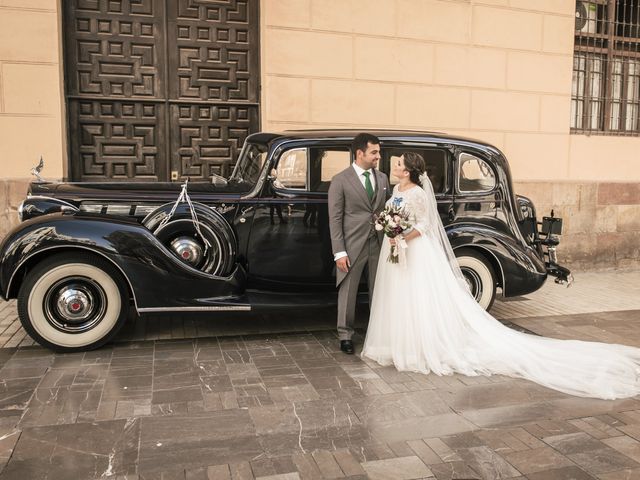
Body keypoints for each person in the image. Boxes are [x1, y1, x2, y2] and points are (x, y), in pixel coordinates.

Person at [362, 152, 640, 399]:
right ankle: (396, 342)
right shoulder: (397, 188)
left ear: (408, 170)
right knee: (398, 294)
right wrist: (391, 231)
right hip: (397, 246)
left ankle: (419, 346)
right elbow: (391, 214)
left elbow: (424, 223)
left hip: (414, 247)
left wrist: (402, 236)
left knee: (417, 294)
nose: (394, 165)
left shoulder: (418, 194)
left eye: (398, 163)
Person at [328, 133, 390, 354]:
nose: (378, 156)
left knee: (379, 290)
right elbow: (335, 219)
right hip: (352, 246)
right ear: (360, 153)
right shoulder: (340, 180)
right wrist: (339, 252)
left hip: (379, 243)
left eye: (379, 152)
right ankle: (345, 335)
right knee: (348, 292)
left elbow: (385, 210)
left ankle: (378, 334)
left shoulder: (382, 179)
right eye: (374, 152)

####

● **Assignment**
Count, in the listing above, every line that includes "knee". The number is the whole answer.

● **Exercise solution**
4